Clean Code: A Handbook of Agile Software Craftsmanship is a “must read” for every software engineer book. I read this book a while ago and I think it is one of the best positions in programming techniques.
The book is quite long, over 400 pages. Author requires from the reader some OOD knowledge. The book contains a lot of code in java so the reader has to be able to analyse it. Anyway, for us, C# programmers switching to another OO language should not be a problem. Code samples are taken from real-world project FitNesse. First, a “bad-smell” code piece is taken and described what could be improved and after that, a better solution is provided. I think this way of learning is very good.
The author touches other important parts related to writing clean code:
- Why comments are not necessary
- What is a Meaningful Name” of class, variable, method etc.

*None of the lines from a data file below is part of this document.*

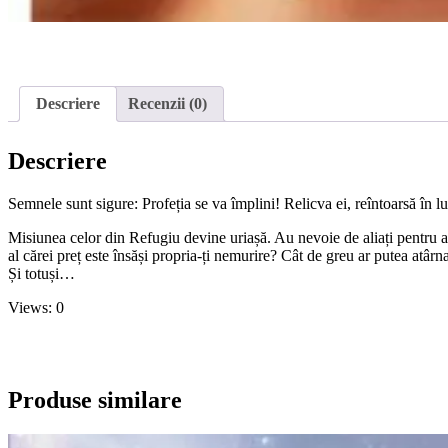
Descriere
Recenzii (0)
Descriere
Semnele sunt sigure: Profeția se va împlini! Relicva ei, reîntoarsă în l
Misiunea celor din Refugiu devine uriașă. Au nevoie de aliați pentru a
al cărei preț este însăși propria-ți nemurire? Cât de greu ar putea atârn
Și totuși…
Views: 0
Produse similare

- How should look like a good method
- Difference between good and bad comments
- Data abstraction
- Unit Tests
- How format the code right
At this point, the book is very similar to Implementation Patterns written by Kent Beck. But this is only the first part of it. The second and harder part is a big refactorization sample. Uncle Bob goes through the code step by step and explains what could be improved here and there. In my private opinion, this part of the good is a very good lesson of “How to refactor”. In the future, you will take the credits from this lesson.
Last chapters are guidelines for comments, environment, functions, general, Java, names and tests. Here only java is not very useful for C# programmer. The rest is brilliant!
Uncle Bob is trying to learn us new philosophy called “craftsmanship”, but this will one of my next posts here.